Взяв всякий по ноше, пошли в Воспитательный дом; но лишь перешли большую улицу и только вступили в переулок, откуда ни взялись шестеро французов; остановив нас, начали раздевать и обыскивать; ко мне подошли четверо и в одно время начали скидывать, кто сюртук, галстук, другой панталоны, третий сапог, четвертый другой и растянули так, что я во время их занятия около меня не дотрагивался до земли, а носили или, лучше сказать, таскали на руках, таща каждый в свою сторону.
Напоследок опустили, оставя меня в одной только рубашке; опамятовавшись немного, сказал одному из них: «Мусье! как пойду?» – и показал на себя и на Воспитательный дом, но он вместо ответа выхватил саблю и сделал мах, я отсторонился, и мах миновал меня на четверть, я тут так и обмер.
После меня зачали таким же образом поступать и с другими моими товарищами; я, опамятовавшись несколько, стоял, как исступленный, в одной рубашке, и смотрел, как с прочими управлялись; между ними заметил одного несколько человеколюбивее, я подошел к нему и показал на себя и на Воспитательный дом, через что дал ему понять, что мне нельзя идти в одной рубашке; он, поняв мои пантомимы, бросил мне на плеча шубу, которую отнял у одного из моих товарищей; итак, обобрав нас кругом, ушли, оставя нам крупу и масло постное, которого они не любят, но мы и этому были рады и что самих Бог спас от смерти; и этим хлебом питались целую неделю.

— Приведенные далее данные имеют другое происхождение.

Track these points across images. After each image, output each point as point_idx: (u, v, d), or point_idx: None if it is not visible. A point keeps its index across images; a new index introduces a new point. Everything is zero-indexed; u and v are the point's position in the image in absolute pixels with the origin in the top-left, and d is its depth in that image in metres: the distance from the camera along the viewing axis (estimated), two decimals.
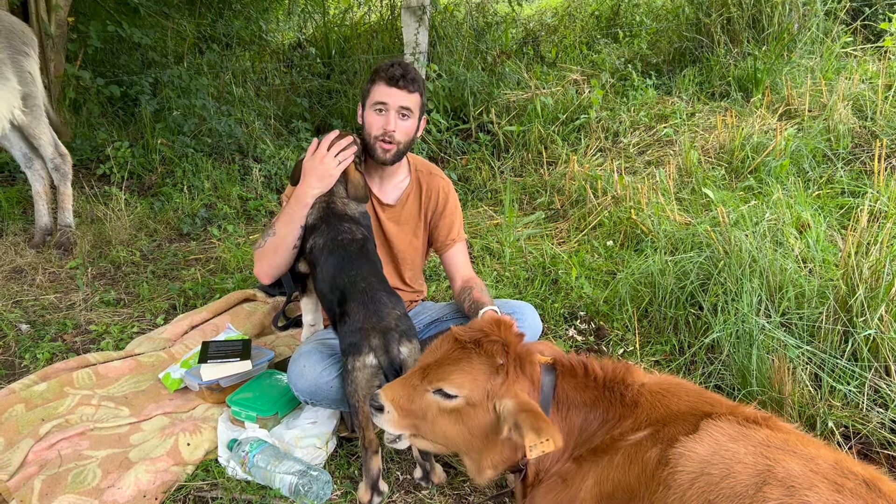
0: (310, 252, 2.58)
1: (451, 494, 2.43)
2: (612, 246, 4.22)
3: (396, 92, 2.64)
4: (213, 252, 4.64)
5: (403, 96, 2.66)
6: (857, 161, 4.76)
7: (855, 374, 2.69)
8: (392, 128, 2.66)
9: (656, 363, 3.15)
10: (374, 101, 2.68)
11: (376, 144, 2.70)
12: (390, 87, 2.65)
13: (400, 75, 2.64)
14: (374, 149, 2.71)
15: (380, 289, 2.41)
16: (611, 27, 8.05)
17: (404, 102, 2.66)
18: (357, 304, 2.35)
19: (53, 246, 4.60)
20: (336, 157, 2.59)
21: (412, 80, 2.67)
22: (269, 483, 2.41)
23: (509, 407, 1.90)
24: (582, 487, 1.89)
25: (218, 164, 5.84)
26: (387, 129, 2.66)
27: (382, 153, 2.71)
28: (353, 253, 2.50)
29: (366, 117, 2.73)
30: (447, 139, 6.01)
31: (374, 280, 2.44)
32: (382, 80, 2.66)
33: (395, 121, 2.67)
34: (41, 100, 4.49)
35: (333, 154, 2.59)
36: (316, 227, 2.59)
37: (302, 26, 9.33)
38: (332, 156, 2.58)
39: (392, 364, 2.29)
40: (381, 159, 2.72)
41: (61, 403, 2.87)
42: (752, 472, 1.58)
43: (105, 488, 2.37)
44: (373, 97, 2.69)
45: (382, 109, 2.67)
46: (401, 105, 2.66)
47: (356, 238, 2.55)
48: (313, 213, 2.61)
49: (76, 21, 6.80)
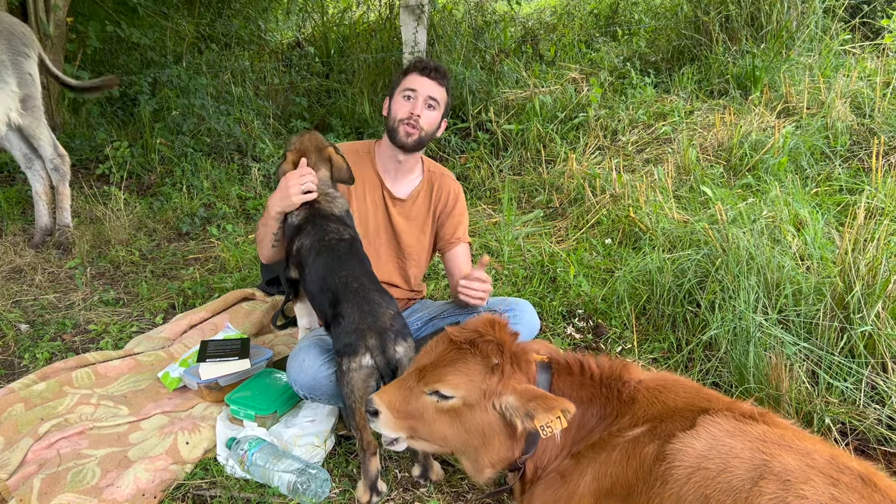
0: (297, 254, 2.58)
1: (450, 492, 2.44)
2: (610, 244, 4.23)
3: (427, 81, 2.80)
4: (212, 251, 4.65)
5: (433, 86, 2.81)
6: (854, 158, 4.77)
7: (852, 371, 2.70)
8: (418, 112, 2.78)
9: (654, 360, 3.16)
10: (404, 88, 2.82)
11: (400, 127, 2.80)
12: (422, 76, 2.81)
13: (433, 67, 2.83)
14: (396, 132, 2.82)
15: (372, 288, 2.41)
16: (609, 25, 8.05)
17: (433, 92, 2.81)
18: (351, 305, 2.34)
19: (53, 246, 4.61)
20: (300, 185, 2.60)
21: (443, 75, 2.85)
22: (267, 481, 2.41)
23: (512, 402, 1.91)
24: (580, 483, 1.90)
25: (217, 164, 5.85)
26: (413, 111, 2.78)
27: (405, 136, 2.81)
28: (343, 253, 2.49)
29: (393, 104, 2.85)
30: (446, 138, 6.01)
31: (366, 280, 2.44)
32: (415, 70, 2.83)
33: (422, 108, 2.80)
34: (41, 101, 4.50)
35: (298, 183, 2.60)
36: (302, 227, 2.59)
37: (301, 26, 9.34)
38: (296, 185, 2.60)
39: (389, 364, 2.29)
40: (401, 142, 2.82)
41: (60, 403, 2.87)
42: (749, 467, 1.59)
43: (104, 487, 2.38)
44: (403, 85, 2.84)
45: (411, 96, 2.81)
46: (429, 94, 2.81)
47: (344, 238, 2.55)
48: (299, 214, 2.63)
49: (75, 21, 6.81)
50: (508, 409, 1.92)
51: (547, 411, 1.84)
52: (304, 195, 2.59)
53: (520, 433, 1.95)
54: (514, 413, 1.91)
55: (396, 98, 2.84)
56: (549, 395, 1.89)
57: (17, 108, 4.30)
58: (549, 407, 1.84)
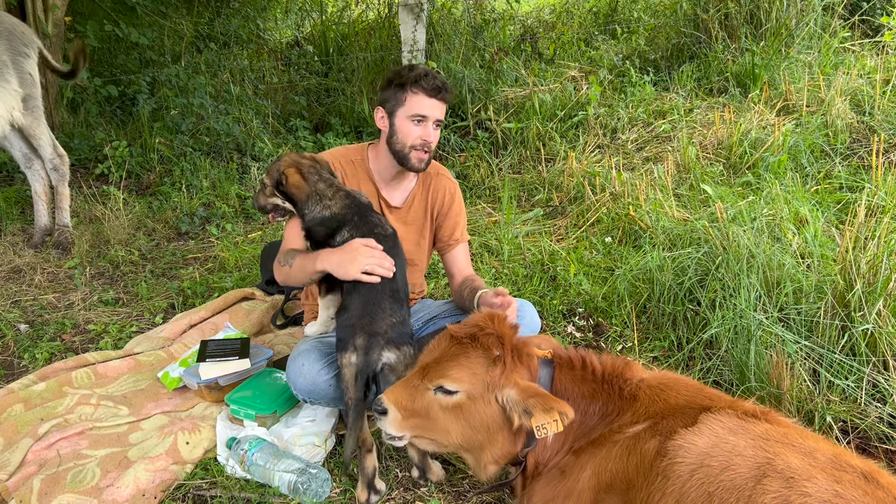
0: (343, 244, 2.45)
1: (450, 492, 2.43)
2: (610, 242, 4.22)
3: (436, 104, 2.68)
4: (212, 251, 4.64)
5: (441, 108, 2.71)
6: (854, 156, 4.76)
7: (853, 369, 2.69)
8: (431, 139, 2.70)
9: (654, 359, 3.15)
10: (414, 113, 2.66)
11: (411, 154, 2.70)
12: (431, 99, 2.66)
13: (441, 86, 2.67)
14: (407, 158, 2.71)
15: (386, 293, 2.37)
16: (608, 23, 8.05)
17: (441, 114, 2.72)
18: (358, 300, 2.34)
19: (52, 246, 4.60)
20: (365, 265, 2.37)
21: (449, 91, 2.72)
22: (268, 481, 2.40)
23: (513, 396, 1.92)
24: (580, 478, 1.90)
25: (216, 163, 5.84)
26: (426, 139, 2.68)
27: (418, 162, 2.72)
28: (388, 249, 2.42)
29: (399, 126, 2.69)
30: (445, 137, 6.00)
31: (388, 284, 2.38)
32: (422, 91, 2.65)
33: (433, 132, 2.71)
34: (41, 100, 4.49)
35: (366, 265, 2.36)
36: (347, 218, 2.47)
37: (299, 24, 9.33)
38: (363, 265, 2.36)
39: (368, 367, 2.25)
40: (416, 168, 2.74)
41: (60, 403, 2.87)
42: (752, 465, 1.58)
43: (104, 487, 2.37)
44: (411, 107, 2.66)
45: (421, 121, 2.68)
46: (437, 118, 2.71)
47: (388, 233, 2.50)
48: (336, 203, 2.50)
49: (73, 21, 6.79)
50: (508, 403, 1.94)
51: (545, 412, 1.85)
52: (363, 275, 2.35)
53: (515, 428, 1.96)
54: (514, 407, 1.92)
55: (403, 121, 2.68)
56: (550, 395, 1.90)
57: (19, 107, 4.30)
58: (548, 408, 1.85)
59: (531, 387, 1.93)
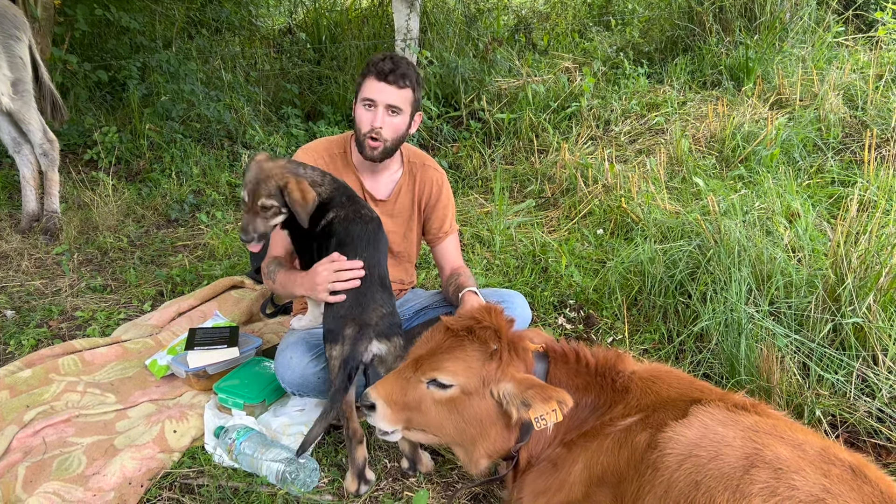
0: (328, 225, 2.41)
1: (440, 482, 2.43)
2: (602, 234, 4.22)
3: (386, 87, 2.57)
4: (201, 238, 4.61)
5: (392, 92, 2.58)
6: (847, 151, 4.77)
7: (842, 363, 2.70)
8: (379, 124, 2.59)
9: (645, 352, 3.15)
10: (364, 98, 2.62)
11: (365, 141, 2.64)
12: (379, 82, 2.57)
13: (389, 70, 2.56)
14: (362, 145, 2.66)
15: (376, 283, 2.35)
16: (603, 15, 8.03)
17: (393, 99, 2.59)
18: (350, 291, 2.31)
19: (40, 231, 4.56)
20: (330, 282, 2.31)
21: (402, 76, 2.58)
22: (255, 470, 2.39)
23: (510, 389, 1.91)
24: (572, 471, 1.89)
25: (207, 150, 5.79)
26: (374, 125, 2.60)
27: (370, 150, 2.65)
28: (372, 232, 2.40)
29: (356, 112, 2.66)
30: (438, 126, 5.98)
31: (376, 272, 2.37)
32: (372, 75, 2.59)
33: (383, 117, 2.60)
34: (31, 85, 4.44)
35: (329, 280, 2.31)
36: (333, 200, 2.41)
37: (292, 11, 9.24)
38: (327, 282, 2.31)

Потом генерал Иван Акинфиевич Тутолмин, начальник Воспитательного дома, собрав нас всех, сколько было тут, и, попросив французского полковника, чтобы отпустить с нами одного жандарма в провожатые, дабы не могли нас ограбить шатающиеся по улицам французы, послал за Москва-реку в лабазы за горелою пшеницею для нашего пропитания; что делать? хоть и не так вкусно, да делать нечего, что-нибудь надобно есть, и мы натаскали, каждый для себя, сколько мог, а к лабазам, где была мука, поставлены были французские часовые, и нам ни крошки не давали; и мы во все пребывание французов питались хлебом пополам с горелою пшеницею, рыбою, икрою, которую таскали с Соляного двора, картофелем и морковью, за которою ходили за заставу, и если пойдем с жандармами, то принесем домой, они не давали нас в обиду прочим, а если без них, то все отнимут, да и самого под ношу запрягут, заставят что-нибудь нести за собою, и такое было мучение, что сказать нельзя.
Нельзя было выйти даже из ворот Воспитательного дома; как вышел, то и оберут, да под ношу, а внутри дома не смели тронуть, потому что Иван Акинфиевич, еще как взошли французы, то ходил к Наполеону и исходатайствовал для всего дома французский караул; Наполеон был очень доволен тем, что пришел к нему, и велел отрядить человек до 50 жандармов для охранения Дома и уверил, что Воспитательный дом будет невредим, что бы ни последовало с Москвою, и сдержал свое слово: только одно было притеснение, что велено очистить половину квадрата, где у них была (?), да еще в окружном строении госпиталь; туда каждый день привозили раненых и даже все комнаты были набиты оными; и мы, привыкши несколько, ходили поблизости дома, только боялись проклятых их ношей, а с нас уже нечего им было взять, кто босиком, другой в оборванном платье и лаптях, даже чиновники и первогильдейцы, оставшиеся в Москве, ходили в лапотках! 1-е число октября напугало нас всех; сказали (не знаю, с чего это взяли), что с этого числа будет Наполеон набирать из нас к себе в полки, что встревожило весь народ.
И мы не знали, куда деваться: бежать если, то, может быть, попадешься на разъезд или пикет французской, которые либо отправляли обратно в Москву, либо умерщвляли; но мы, положась на власть Божию, остались на произвол судьбе; чему быть, того не миновать.
Однако 1-е число прошло благополучно и 2-е также, и мы успокоились, не зная, что впредь с нами последует; наконец, 7-го числа жандармы наши вдруг собрались и в полдень уехали, а на место их пришла пехотная гвардия; после жандармов начали вывозить раненых из дому, а 10-го числа к вечеру караулы все были сняты у Воспитательного дома и куда убрались – не знаем; в этот вечер всем нам был приказ от генерала Тутолмина, чтоб никто во всю ночь не спал, а были б в предосторожности, ибо нам известно было (да я и сам видел), как копали рвы около стен, что с Кремлем должно быть чему-нибудь.